This fall, Congress has an opportunity to address an issue that impacts the health and safety of many of our constituents. PFAS – commonly called “forever chemicals” since they do not degrade in the environment – have been found nationwide. We shouldn’t hesitate to deliver solutions that clean up and reduce risks posed by PFAS in a scientific, bipartisan, and responsible manner.

I’ve championed efforts on PFAS cleanups for years as West Virginia has borne the weight, and been a leader among the states, in documenting and addressing PFAS contamination. Most recently I offered a draft of bipartisan legislation alongside Senate Environment and Public Works Chairman Thomas R. Carper, D-Del., for public input. We received hundreds of comments from local and state government, industrial, utility, and environmental stakeholders, and the message repeated more than any other was this: The polluters should pay for the cleanup, not taxpayers or utility ratepayers.

The law that most clearly enshrines the “polluter pays” principle and will be essential to addressing PFAS pollution is the Comprehensive Environmental Response, Compensation, and Liability Act (CERCLA). However, CERCLA, which was enacted more than 40 years ago, was designed to address one hazardous substance at a time and assumed contamination in specific sites. It was not written to address a challenge like PFAS, a group of thousands of chemicals that can be found in the environment almost anywhere you look.

Without getting too technical, CERCLA imposes broad legal liabilities that can impact nearly anyone who interacted with a regulated substance whether they knew they were doing so or not. That means activist lawyers can go after homeowners, businesses, local governments, and others even if they were unaware they had contamination on their property.

As the EPA begins the process of regulating the first PFAS chemicals under CERCLA, it can quickly devolve into quite the mess for folks who had nothing to with creating the pollution in the first place, especially since we’re dealing with a substance as widespread and long-lasting as PFAS.

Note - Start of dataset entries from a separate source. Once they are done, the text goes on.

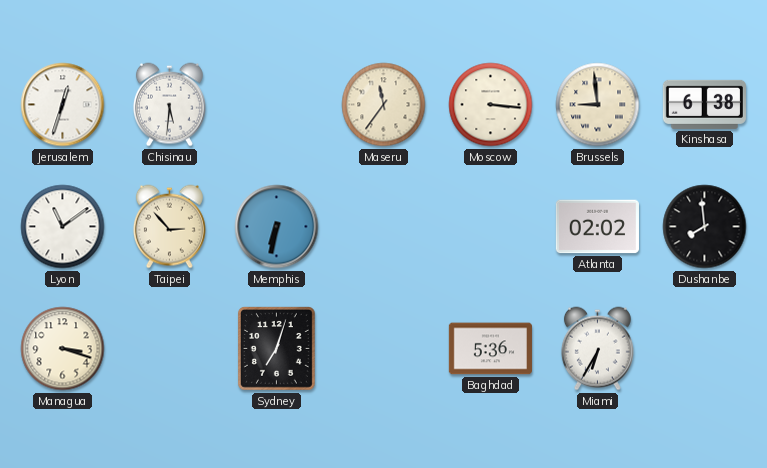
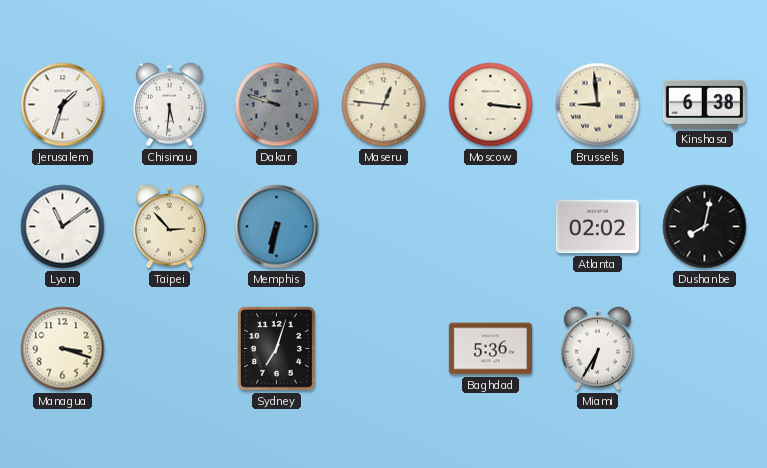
Jerusalem: 12:33 -> 1:33
Dakar: none -> 9:48
Maseru: 11:36 -> 12:46
Dushanbe: 7:59 -> 8:02
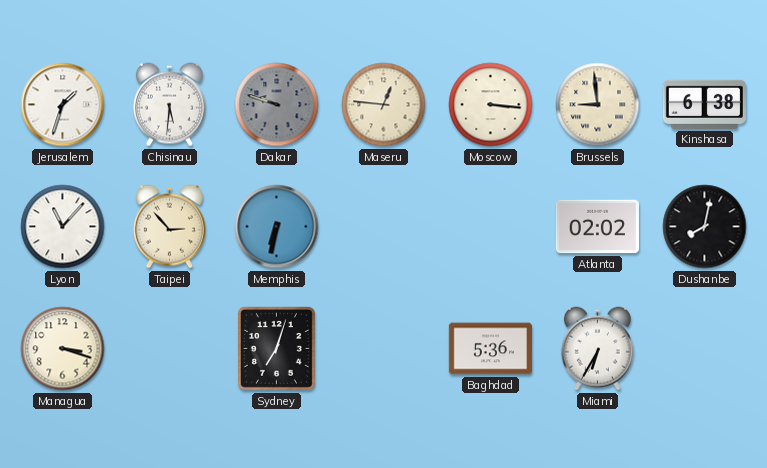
Lyon: 11:09 -> 11:07
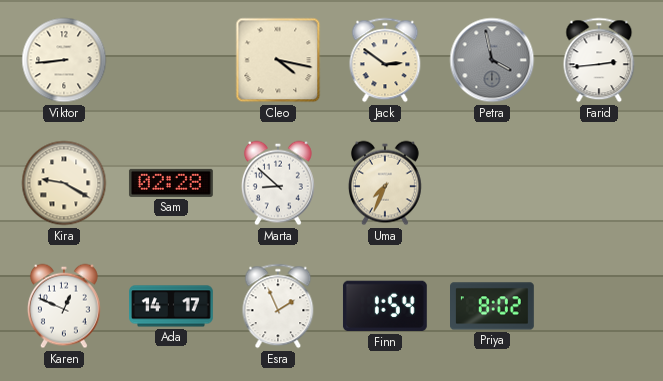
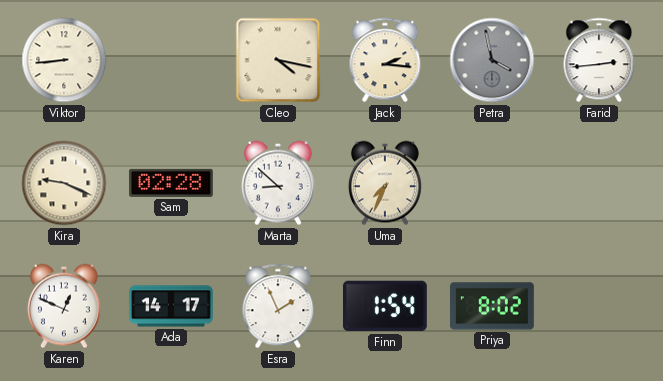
Jack: 2:51 -> 2:16
Kira: 9:20 -> 9:19
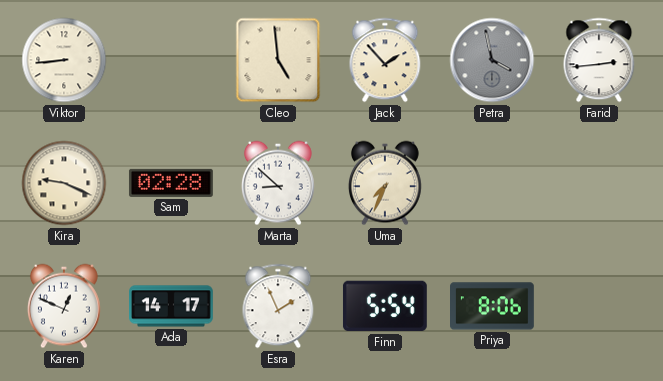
Cleo: 4:17 -> 4:59
Jack: 2:16 -> 1:53
Finn: 1:54 -> 5:54
Priya: 8:02 -> 8:06
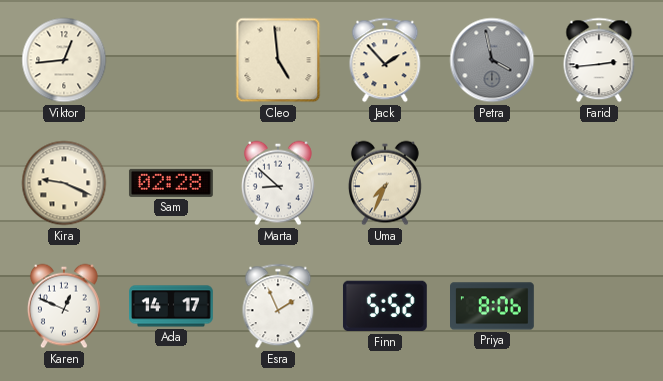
Viktor: 8:44 -> 12:44
Finn: 5:54 -> 5:52
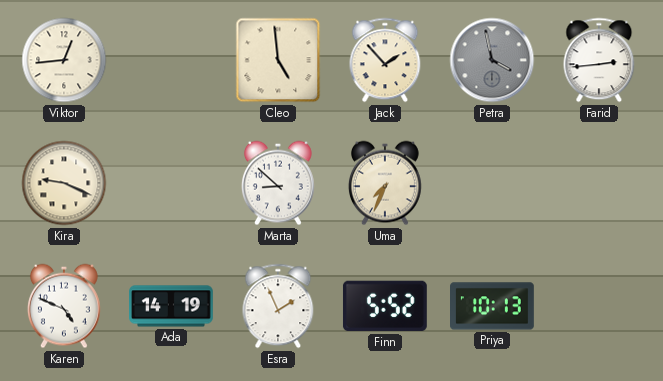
Sam: 02:28 -> none
Karen: 12:49 -> 4:49
Ada: 14:17 -> 14:19
Priya: 8:06 -> 10:13
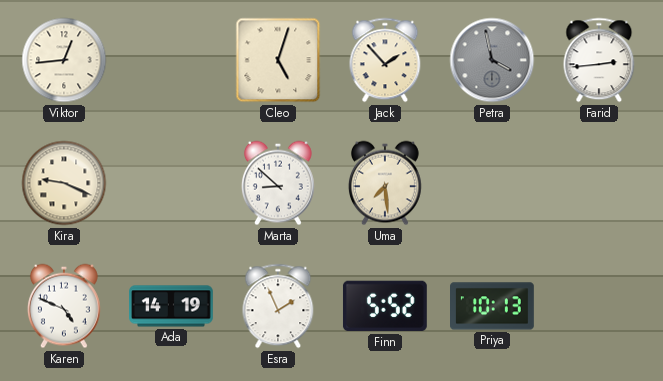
Cleo: 4:59 -> 5:03
Uma: 7:34 -> 7:29
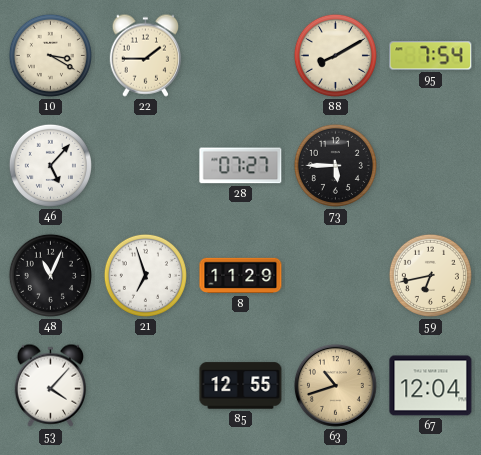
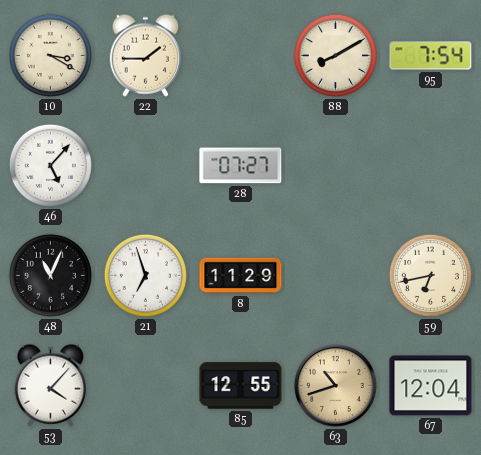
73: 5:45 -> none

Across the nation, passive receivers such as clean water utilities and recyclers are tasked with the collection, management, treatment, and sustainable reuse of vast volumes of water and waste that may contain PFAS. Because of the breadth of liability under CERCLA, these entities and others, including volunteer fire departments, could be targeted with frivolous lawsuits just for providing the vital services that underpin our modern society.

Meanwhile, companies that manufactured or used PFAS in their products and reaped profits from their sale are often not covered by CERCLA as they do not ultimately “dispose” of the substances.

All of this means that if Congress does not act, future regulation under CERCLA may lead to a wave of lawsuits that will raise taxes and utility rates on millions of Americans, while only enriching trial attorneys and allowing the actual polluters off the hook. Worse, this will do nothing to actually address the contamination and may even financially weaken those same passive receivers charged with doing that mitigation work.

The EPA has signaled its intent to employ its enforcement discretion under CERCLA to target polluters and safeguard utilities from this unjust outcome. While this is welcome, it does nothing about potential lawsuits and the legal uncertainty that follows. 

Some attorneys groups, often with the support of environmental groups that have made a business of suing businesses and state and local governments, are calling on their allies in Congress to ignore the majority of comments we received on our draft legislation and reject commonsense proposals that would ensure the concept of “polluter pays” continues to apply as we address PFAS.

Targeted relief for passive receivers will protect Americans from unsustainable cost increases in vital services like drinking and wastewater treatment, recycling, and garbage collection caused by a tidal wave of CERCLA lawsuits. 

As we provide these protections for consumers, the federal government must also define the scope of the problem and work with the private sector to invest in solutions to find, treat, and destroy PFAS for good, instead of passing the buck to future generations.

I am proud our draft legislation does just that, with a clear definition of PFAS and significant new investments to get these chemicals out of the environment.

If we care about protecting our families from the health and environmental threats of PFAS in our air, water, and soil, we must support a “polluter pays” model and develop real solutions that actually address contamination. 

Together, we can strike the right balance that keeps our children and grandchildren safe, and does not slam American households already dealing with cost of living challenges with higher taxes and utility rates.